“The objects of his love are mine. He hath given them to me in an everlasting covenant. He hath given me the heathen for an inheritance, and the uttermost parts of the earth for a possession. They were mine by the original right of creation; but now they are doubly mine by the superadded claim of redemption. My Father, before the world was, gave me a charter of all the souls I would redeem. I have fulfilled the condition. I have poured out my soul unto death, and sealed the covenant with the blood of my cross. Therefore all believers are mine. I have bought them with a price. I have redeemed them from the bondage of sin and death. Their names are engraven on my hands and my feet. They are written with the soldier’s spear upon my heart. And of all that the Father hath given me, I will lose nothing. I will draw them all to myself; I will raise them up at the last day; and they shall be with me where I am, that they may behold my glory—the glory which I had with the Father before the foundation of the world.”

II. The Father and the Son are equally glorified in the economy of redemption, and the work of the Holy Spirit.

1. The Son glorifies the Father. I hear him praying in the garden:—“Father, I have glorified thee on the earth; I have finished the work which thou gavest me to do.” I hear him again, amid the supernatural gloom of Calvary, with a voice that rings through the dominions of death and hell, crying—“It is finished!”

What mighty achievement hast thou finished to-day, blessed Jesus? and how have thy unknown agony and shameful death glorified the Father?

“I have glorified the Father, by raising up those precious things which fell in Eden, and were lost in the abyss.

“I have raised up my Father’s law.

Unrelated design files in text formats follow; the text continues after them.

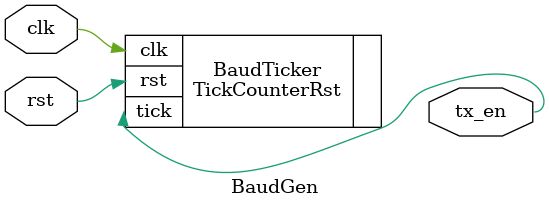
<source format=v>


`timescale 1ns / 100ps

module BaudGen (

   input  wire clk,        // assume 100 MHz input clock
   input  wire rst,
   output wire tx_en       // 9.6 kHz baud "tick"

   ) ;

   TickCounterRst #(.MAX(10414))  BaudTicker ( .clk(clk), .rst(rst), .tick(tx_en) ) ;

endmodule


</source>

I found it cast down to the earth, and trampled into the dust. I have magnified and made it honorable. I have vindicated its authority in the sight of men and angels. I have satisfied its demands on behalf of my redeemed, and become the end of the law for righteousness to all who will receive me as their surety.

“I have raised up my Father’s name. I have declared it to my brethren. I have manifested it to the men whom he has given me. I have given a new revelation of his character to the world. I have shown him to sinners, as a just God and a Saviour. I have restored his worship in purity and spirituality upon earth. I have opened a new and living way to his throne of grace. I have written the record of his mercy with my own blood upon the rocks of Calvary.

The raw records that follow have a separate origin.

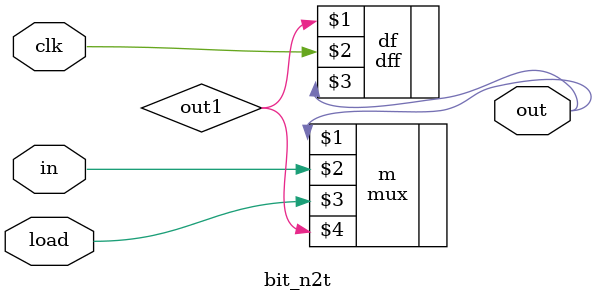
<source format=sv>
`ifndef mux
    `include "../01/mux.sv"
`endif
`ifndef dff
    `include "dff.sv"
`endif
`define bit_n2t 1

module bit_n2t(
  input  in,
  input  load,
  input  clk,
  output out
);
  mux m (out, in, load, out1);
  dff df (out1, clk, out);
endmodule

</source>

“I have raised up my Father’s image. I have imprinted it afresh upon human nature, from which it was effaced by sin. I have displayed its excellence in my own character. I have passed through the pollutions of the world, and the territory of death, without tarnishing its lustre, or injuring its symmetry. Though my visage is marred with grief, and my back plowed with scourges, and my hands and feet nailed to the accursed cross, not one trace of my Father’s image has been obliterated from my human soul. It is as perfect and as spotless now as when I lay in the manger. I will carry it unstained with me into heaven. I will give a full description of it in my gospel upon earth. I will change my people into the same image from glory to glory. I will also renovate and transform their vile bodies, and fashion them like unto my own glorious body. I will ransom them from the power of the grave; and because I live, they shall live also—the counterpart of my own immaculate humanity—mirrors to reflect my Father’s glory for ever.”

2. The Father glorifies the Son. He prayed in the garden:—“And now, Father, glorify thou me with thine own self, with the glory which I had with thee before the world was.” Was the petition granted? Answer, ye Roman sentinels, who watched his sepulchre! Answer, ye men of Galilee, who gazed upon his chariot, as he ascended from the Mount of Olives!

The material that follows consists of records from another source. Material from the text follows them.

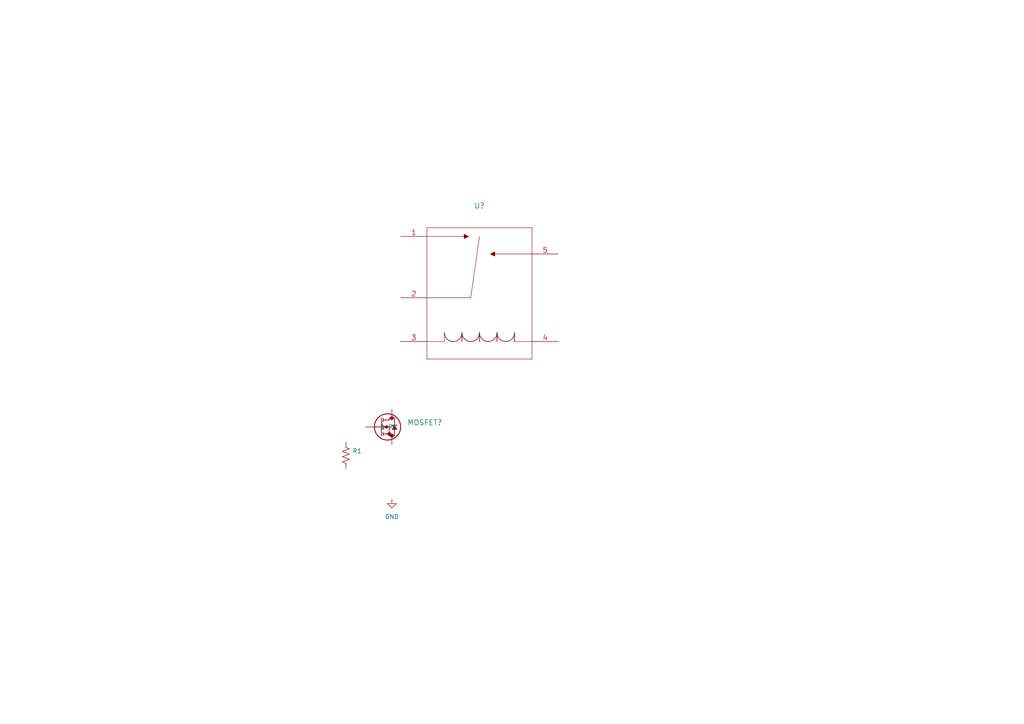
<source format=kicad_sch>
(kicad_sch (version 20211123) (generator eeschema)

  (uuid dcb7ef5d-30e6-47b3-91df-35b8913e714b)

  (paper "A4")

  


  (symbol (lib_id "AOD-BAJA:AOD4184A") (at 106.045 123.825 0) (unit 1)
    (in_bom yes) (on_board yes) (fields_autoplaced)
    (uuid 27a1e438-bbbb-43cc-bbf5-4d7298f47e85)
    (property "Reference" "MOSFET?" (id 0) (at 118.11 122.555 0)
      (effects (font (size 1.524 1.524)) (justify left))
    )
    (property "Value" "" (id 1) (at 118.11 126.365 0)
      (effects (font (size 1.524 1.524)) (justify left))
    )
    (property "Footprint" "" (id 2) (at 117.475 130.429 0)
      (effects (font (size 1.524 1.524)) hide)
    )
    (property "Datasheet" "" (id 3) (at 106.045 123.825 0)
      (effects (font (size 1.524 1.524)))
    )
    (pin "1" (uuid 5cc55ab7-cda8-409c-941d-9f6a89a2a7f3))
    (pin "2" (uuid 689ef281-9629-4ed6-847c-6ff1c93efaf9))
    (pin "3" (uuid bad9d6a8-ef5f-42d3-9ee6-a7e5fc16ece2))
  )

  (symbol (lib_id "Device:R_US") (at 100.33 132.08 0) (unit 1)
    (in_bom yes) (on_board yes) (fields_autoplaced)
    (uuid 8c76e380-b943-4cdd-ba4f-8548ff5e9d0f)
    (property "Reference" "R1" (id 0) (at 102.235 130.8099 0)
      (effects (font (size 1.27 1.27)) (justify left))
    )
    (property "Value" "" (id 1) (at 102.235 133.3499 0)
      (effects (font (size 1.27 1.27)) (justify left))
    )
    (property "Footprint" "" (id 2) (at 101.346 132.334 90)
      (effects (font (size 1.27 1.27)) hide)
    )
    (property "Datasheet" "~" (id 3) (at 100.33 132.08 0)
      (effects (font (size 1.27 1.27)) hide)
    )
    (pin "1" (uuid 79acf2c2-b5a4-43dd-9763-7fde58748ae6))
    (pin "2" (uuid f669f497-db22-44b8-9bab-391a1c829ab8))
  )

  (symbol (lib_id "ALQ105-BAJA:ALQ105") (at 116.205 68.58 0) (unit 1)
    (in_bom yes) (on_board yes) (fields_autoplaced)
    (uuid 93ca340a-e8ae-4e1b-bdac-fe7f0eea36ae)
    (property "Reference" "U?" (id 0) (at 139.065 59.69 0)
      (effects (font (size 1.524 1.524)))
    )
    (property "Value" "" (id 1) (at 139.065 63.5 0)
      (effects (font (size 1.524 1.524)))
    )
    (property "Footprint" "" (id 2) (at 139.065 59.944 0)
      (effects (font (size 1.524 1.524)) hide)
    )
    (property "Datasheet" "" (id 3) (at 116.205 68.58 0)
      (effects (font (size 1.524 1.524)))
    )
    (pin "1" (uuid ab1be128-b506-44db-b353-1b6cf0f1bff8))
    (pin "2" (uuid c11800a1-7754-4ac5-a9a8-c6989ec2e1ac))
    (pin "3" (uuid e494b54b-7300-4f8c-8bb9-32c84d3e63f0))
    (pin "4" (uuid 31d3bb61-3ab8-4ee5-98f7-19fcbef58004))
    (pin "5" (uuid 7b448334-a672-4f67-8bb7-9dc7daa7fefe))
  )

  (symbol (lib_id "power:GND") (at 113.665 144.78 0) (unit 1)
    (in_bom yes) (on_board yes) (fields_autoplaced)
    (uuid ce543d23-310a-4e58-bb01-e9e0d7976053)
    (property "Reference" "#PWR?" (id 0) (at 113.665 151.13 0)
      (effects (font (size 1.27 1.27)) hide)
    )
    (property "Value" "" (id 1) (at 113.665 149.86 0))
    (property "Footprint" "" (id 2) (at 113.665 144.78 0)
      (effects (font (size 1.27 1.27)) hide)
    )
    (property "Datasheet" "" (id 3) (at 113.665 144.78 0)
      (effects (font (size 1.27 1.27)) hide)
    )
    (pin "1" (uuid e1603b89-ac2a-439b-8756-df758c589c2c))
  )
)

</source>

The glorification of the Son by the Father implies all the honors of his mediatorial office—all the crowns which he won by his victory over the powers of death and hell. The Father raised him from the dead, and received him up into glory, as a testimony of his acceptance as the sinner’s surety—an expression of perfect satisfaction with his vicarious sacrifice upon the cross. It was the just reward of his work; it was the fruit of his gracious travail. He is “crowned with glory and honor for the sufferings of death.” “Because he hath poured out his soul unto death,” therefore “God also hath highly exalted him, and given him a name that is above every name.”